Data records:
•••

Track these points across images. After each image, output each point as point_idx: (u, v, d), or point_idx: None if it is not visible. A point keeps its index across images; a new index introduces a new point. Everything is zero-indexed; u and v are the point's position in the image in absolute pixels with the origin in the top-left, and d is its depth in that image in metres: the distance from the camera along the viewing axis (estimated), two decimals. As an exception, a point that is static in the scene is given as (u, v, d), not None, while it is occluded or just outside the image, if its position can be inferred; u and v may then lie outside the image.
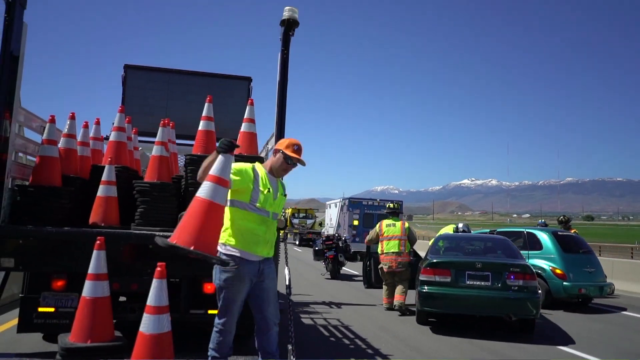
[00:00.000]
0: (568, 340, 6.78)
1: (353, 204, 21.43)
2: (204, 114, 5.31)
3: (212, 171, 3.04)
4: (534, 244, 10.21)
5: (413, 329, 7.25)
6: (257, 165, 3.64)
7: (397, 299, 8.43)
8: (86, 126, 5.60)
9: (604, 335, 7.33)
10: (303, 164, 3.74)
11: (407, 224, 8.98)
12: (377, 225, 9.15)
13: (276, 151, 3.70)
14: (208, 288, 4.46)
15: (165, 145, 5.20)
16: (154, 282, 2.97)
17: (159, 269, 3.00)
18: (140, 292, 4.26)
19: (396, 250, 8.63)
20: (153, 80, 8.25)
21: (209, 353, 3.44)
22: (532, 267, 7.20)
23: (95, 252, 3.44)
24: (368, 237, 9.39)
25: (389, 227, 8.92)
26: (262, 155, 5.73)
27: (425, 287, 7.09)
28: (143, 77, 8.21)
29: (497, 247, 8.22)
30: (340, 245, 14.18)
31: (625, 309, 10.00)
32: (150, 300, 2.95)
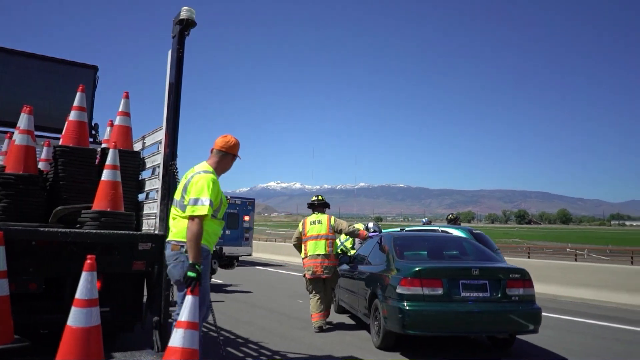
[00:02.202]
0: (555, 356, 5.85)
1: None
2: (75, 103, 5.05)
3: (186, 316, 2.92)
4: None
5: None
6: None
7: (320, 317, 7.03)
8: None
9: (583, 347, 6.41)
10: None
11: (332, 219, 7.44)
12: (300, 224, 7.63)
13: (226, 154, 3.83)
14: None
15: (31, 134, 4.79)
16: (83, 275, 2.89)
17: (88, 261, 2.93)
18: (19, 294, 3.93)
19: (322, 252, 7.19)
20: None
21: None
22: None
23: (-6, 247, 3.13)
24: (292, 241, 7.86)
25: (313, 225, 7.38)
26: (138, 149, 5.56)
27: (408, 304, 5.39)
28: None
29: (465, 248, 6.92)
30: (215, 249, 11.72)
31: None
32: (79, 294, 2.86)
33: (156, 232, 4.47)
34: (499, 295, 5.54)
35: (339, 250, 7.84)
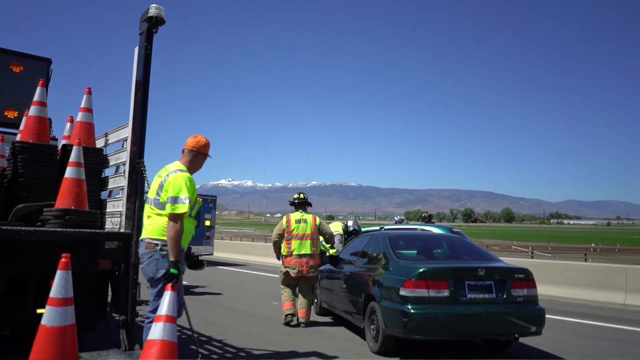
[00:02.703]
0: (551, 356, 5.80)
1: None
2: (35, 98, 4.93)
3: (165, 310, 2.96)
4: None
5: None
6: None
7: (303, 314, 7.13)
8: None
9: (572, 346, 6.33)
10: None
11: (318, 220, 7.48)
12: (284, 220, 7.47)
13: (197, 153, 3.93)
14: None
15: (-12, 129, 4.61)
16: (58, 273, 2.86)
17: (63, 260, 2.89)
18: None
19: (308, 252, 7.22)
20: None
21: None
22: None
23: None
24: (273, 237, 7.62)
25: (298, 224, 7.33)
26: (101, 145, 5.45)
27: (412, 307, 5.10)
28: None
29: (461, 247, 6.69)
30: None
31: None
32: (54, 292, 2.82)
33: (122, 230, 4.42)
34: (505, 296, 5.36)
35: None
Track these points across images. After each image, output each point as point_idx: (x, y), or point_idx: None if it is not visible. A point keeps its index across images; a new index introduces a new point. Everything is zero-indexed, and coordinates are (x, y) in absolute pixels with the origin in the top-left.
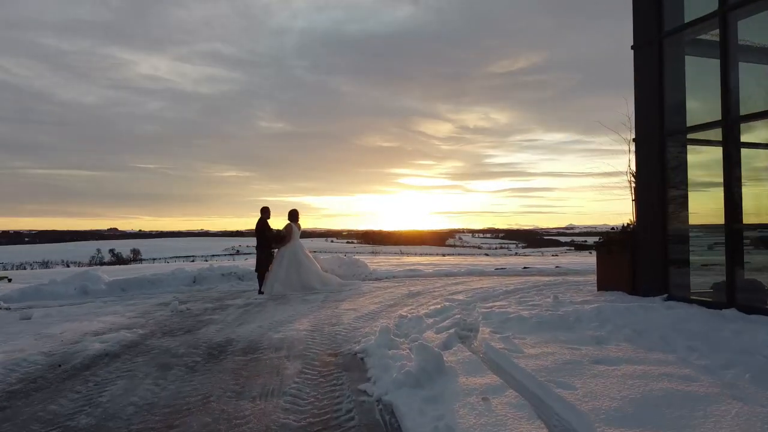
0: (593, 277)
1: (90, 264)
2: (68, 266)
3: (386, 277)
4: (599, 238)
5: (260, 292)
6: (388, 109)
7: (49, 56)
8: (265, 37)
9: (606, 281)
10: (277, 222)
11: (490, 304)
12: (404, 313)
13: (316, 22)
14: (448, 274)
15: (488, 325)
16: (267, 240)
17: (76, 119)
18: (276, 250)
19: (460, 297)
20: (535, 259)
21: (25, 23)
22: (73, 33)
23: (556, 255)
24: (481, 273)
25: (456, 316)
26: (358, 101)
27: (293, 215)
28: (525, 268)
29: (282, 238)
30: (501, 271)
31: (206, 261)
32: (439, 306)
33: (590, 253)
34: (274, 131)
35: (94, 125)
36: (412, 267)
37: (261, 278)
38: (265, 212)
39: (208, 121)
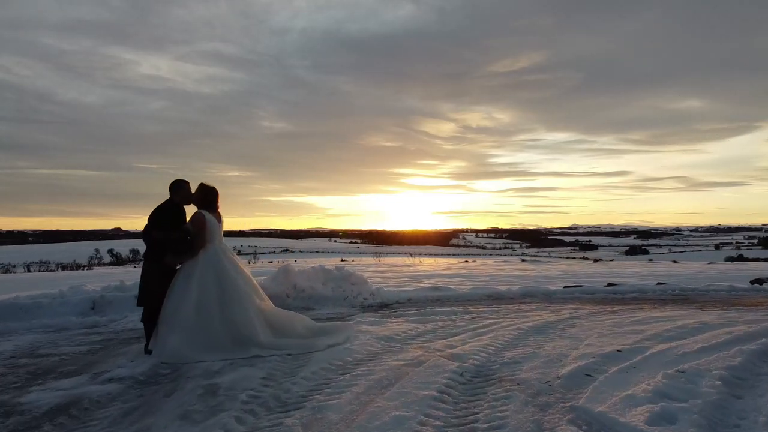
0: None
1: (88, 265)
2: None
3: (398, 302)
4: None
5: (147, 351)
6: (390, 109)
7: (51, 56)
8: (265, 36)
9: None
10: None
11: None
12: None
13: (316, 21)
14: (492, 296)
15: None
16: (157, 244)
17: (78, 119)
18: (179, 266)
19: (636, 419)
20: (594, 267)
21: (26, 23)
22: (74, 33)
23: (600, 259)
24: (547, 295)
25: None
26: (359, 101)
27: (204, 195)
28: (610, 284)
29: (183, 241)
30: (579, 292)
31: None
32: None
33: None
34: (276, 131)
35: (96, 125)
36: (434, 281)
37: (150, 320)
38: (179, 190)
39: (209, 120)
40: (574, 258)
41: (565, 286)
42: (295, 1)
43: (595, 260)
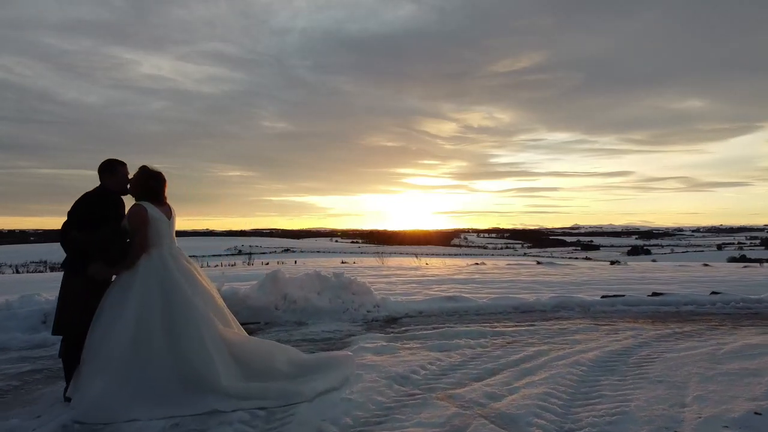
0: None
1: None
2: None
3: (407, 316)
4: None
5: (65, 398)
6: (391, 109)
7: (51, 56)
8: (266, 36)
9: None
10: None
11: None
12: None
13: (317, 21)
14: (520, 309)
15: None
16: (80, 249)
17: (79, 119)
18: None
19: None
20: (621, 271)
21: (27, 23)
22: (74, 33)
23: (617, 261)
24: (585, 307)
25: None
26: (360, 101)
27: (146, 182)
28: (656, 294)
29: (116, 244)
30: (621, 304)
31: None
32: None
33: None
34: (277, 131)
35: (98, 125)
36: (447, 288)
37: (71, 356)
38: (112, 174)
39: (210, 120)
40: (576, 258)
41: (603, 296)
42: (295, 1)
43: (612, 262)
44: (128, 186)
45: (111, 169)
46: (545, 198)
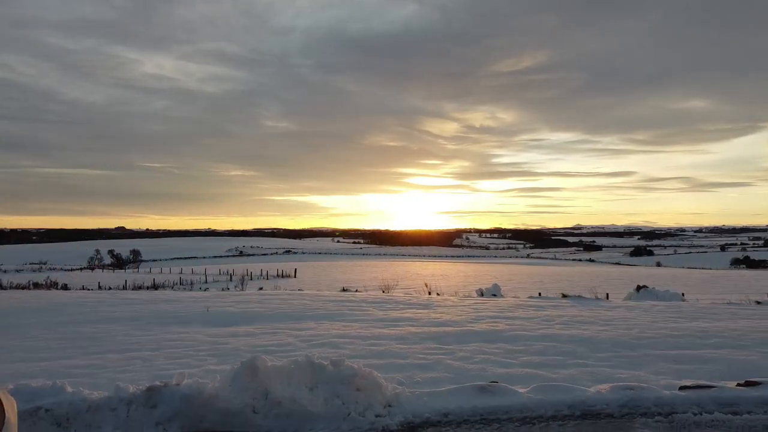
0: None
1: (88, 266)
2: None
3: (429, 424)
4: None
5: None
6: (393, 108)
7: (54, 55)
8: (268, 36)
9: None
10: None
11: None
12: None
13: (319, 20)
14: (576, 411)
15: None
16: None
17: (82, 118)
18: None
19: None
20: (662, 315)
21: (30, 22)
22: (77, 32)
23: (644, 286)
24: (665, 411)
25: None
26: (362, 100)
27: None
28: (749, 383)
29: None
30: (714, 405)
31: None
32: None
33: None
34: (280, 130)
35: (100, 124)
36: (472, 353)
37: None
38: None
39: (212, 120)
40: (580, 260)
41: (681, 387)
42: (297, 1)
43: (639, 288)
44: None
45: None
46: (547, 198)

•••

Task to carry out: Print out the records in full and exactly, dropping every picture.

Written solution:
Track these points across images. After each image, output each point as point_idx: (u, v, d), or point_idx: None if it is not visible. A point keeps its index across images; a new index introduces a new point. Everything is zero-indexed; u and v are the point's position in the image in absolute pixels with the origin in the top-left, and d is its depth in that image in metres: the distance from the camera along the viewing axis (estimated), two decimals. As an exception, a point that is static in the scene is given as (u, v, d), not None, while it is occluded or just outside the image, if its position can be inferred; u and v may then lie outside the image.
[00:00.000]
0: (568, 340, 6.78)
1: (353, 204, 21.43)
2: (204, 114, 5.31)
3: (212, 171, 3.04)
4: (534, 244, 10.21)
5: (413, 329, 7.25)
6: (257, 165, 3.64)
7: (397, 299, 8.43)
8: (86, 126, 5.60)
9: (604, 335, 7.33)
10: (303, 164, 3.74)
11: (407, 224, 8.98)
12: (377, 225, 9.15)
13: (276, 151, 3.70)
14: (208, 288, 4.46)
15: (165, 145, 5.20)
16: (154, 282, 2.97)
17: (159, 269, 3.00)
18: (140, 292, 4.26)
19: (396, 250, 8.63)
20: (153, 80, 8.25)
21: (209, 353, 3.44)
22: (532, 267, 7.20)
23: (95, 252, 3.44)
24: (368, 237, 9.39)
25: (389, 227, 8.92)
26: (262, 155, 5.73)
27: (425, 287, 7.09)
28: (143, 77, 8.21)
29: (497, 247, 8.22)
30: (340, 245, 14.18)
31: (625, 309, 10.00)
32: (150, 300, 2.95)
[00:02.202]
0: (555, 356, 5.85)
1: None
2: (75, 103, 5.05)
3: (186, 316, 2.92)
4: None
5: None
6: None
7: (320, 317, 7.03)
8: None
9: (583, 347, 6.41)
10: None
11: (332, 219, 7.44)
12: (300, 224, 7.63)
13: (226, 154, 3.83)
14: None
15: (31, 134, 4.79)
16: (83, 275, 2.89)
17: (88, 261, 2.93)
18: (19, 294, 3.93)
19: (322, 252, 7.19)
20: None
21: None
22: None
23: (-6, 247, 3.13)
24: (292, 241, 7.86)
25: (313, 225, 7.38)
26: (138, 149, 5.56)
27: (408, 304, 5.39)
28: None
29: (465, 248, 6.92)
30: (215, 249, 11.72)
31: None
32: (79, 294, 2.86)
33: (156, 232, 4.47)
34: (499, 295, 5.54)
35: (339, 250, 7.84)
[00:02.703]
0: (551, 356, 5.80)
1: None
2: (35, 98, 4.93)
3: (165, 310, 2.96)
4: None
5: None
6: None
7: (303, 314, 7.13)
8: None
9: (572, 346, 6.33)
10: None
11: (318, 220, 7.48)
12: (284, 220, 7.47)
13: (197, 153, 3.93)
14: None
15: (-12, 129, 4.61)
16: (58, 273, 2.86)
17: (63, 260, 2.89)
18: None
19: (308, 252, 7.22)
20: None
21: None
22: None
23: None
24: (273, 237, 7.62)
25: (298, 224, 7.33)
26: (101, 145, 5.45)
27: (412, 307, 5.10)
28: None
29: (461, 247, 6.69)
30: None
31: None
32: (54, 292, 2.82)
33: (122, 230, 4.42)
34: (505, 296, 5.36)
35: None
Track these points across images. After each image, output each point as point_idx: (x, y), or point_idx: None if it is not visible. A point keeps its index across images; a new index introduces a new point. Everything is zero-indexed, and coordinates are (x, y) in absolute pixels with the origin in the top-left.
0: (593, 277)
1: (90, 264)
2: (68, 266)
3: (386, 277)
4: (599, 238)
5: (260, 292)
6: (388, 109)
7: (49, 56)
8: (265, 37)
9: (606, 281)
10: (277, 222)
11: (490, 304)
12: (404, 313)
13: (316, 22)
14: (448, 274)
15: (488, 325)
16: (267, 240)
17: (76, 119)
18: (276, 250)
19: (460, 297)
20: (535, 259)
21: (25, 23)
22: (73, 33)
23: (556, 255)
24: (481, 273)
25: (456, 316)
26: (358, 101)
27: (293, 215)
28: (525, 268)
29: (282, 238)
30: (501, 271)
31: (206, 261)
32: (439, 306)
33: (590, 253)
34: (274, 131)
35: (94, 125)
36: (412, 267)
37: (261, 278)
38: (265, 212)
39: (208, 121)
0: None
1: (88, 265)
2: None
3: (398, 302)
4: None
5: (147, 351)
6: (390, 109)
7: (51, 56)
8: (265, 36)
9: None
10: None
11: None
12: None
13: (316, 21)
14: (492, 296)
15: None
16: (157, 244)
17: (78, 119)
18: (179, 266)
19: (636, 419)
20: (594, 267)
21: (26, 23)
22: (74, 33)
23: (600, 259)
24: (547, 295)
25: None
26: (359, 101)
27: (204, 195)
28: (610, 284)
29: (183, 241)
30: (579, 292)
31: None
32: None
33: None
34: (276, 131)
35: (96, 125)
36: (434, 281)
37: (150, 320)
38: (179, 190)
39: (209, 120)
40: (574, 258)
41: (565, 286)
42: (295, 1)
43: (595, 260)
0: None
1: None
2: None
3: (407, 316)
4: None
5: (65, 398)
6: (391, 109)
7: (51, 56)
8: (266, 36)
9: None
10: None
11: None
12: None
13: (317, 21)
14: (520, 309)
15: None
16: (80, 249)
17: (79, 119)
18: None
19: None
20: (621, 271)
21: (27, 23)
22: (74, 33)
23: (617, 261)
24: (585, 307)
25: None
26: (360, 101)
27: (146, 182)
28: (656, 294)
29: (116, 244)
30: (621, 304)
31: None
32: None
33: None
34: (277, 131)
35: (98, 125)
36: (447, 288)
37: (71, 356)
38: (112, 174)
39: (210, 120)
40: (576, 258)
41: (603, 296)
42: (295, 1)
43: (612, 262)
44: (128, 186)
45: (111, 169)
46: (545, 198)
0: None
1: (88, 266)
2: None
3: (429, 424)
4: None
5: None
6: (393, 108)
7: (54, 55)
8: (268, 36)
9: None
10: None
11: None
12: None
13: (319, 20)
14: (576, 411)
15: None
16: None
17: (82, 118)
18: None
19: None
20: (662, 315)
21: (30, 22)
22: (77, 32)
23: (644, 286)
24: (665, 411)
25: None
26: (362, 100)
27: None
28: (749, 383)
29: None
30: (714, 405)
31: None
32: None
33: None
34: (280, 130)
35: (100, 124)
36: (472, 353)
37: None
38: None
39: (212, 120)
40: (580, 260)
41: (681, 387)
42: (297, 1)
43: (639, 288)
44: None
45: None
46: (547, 198)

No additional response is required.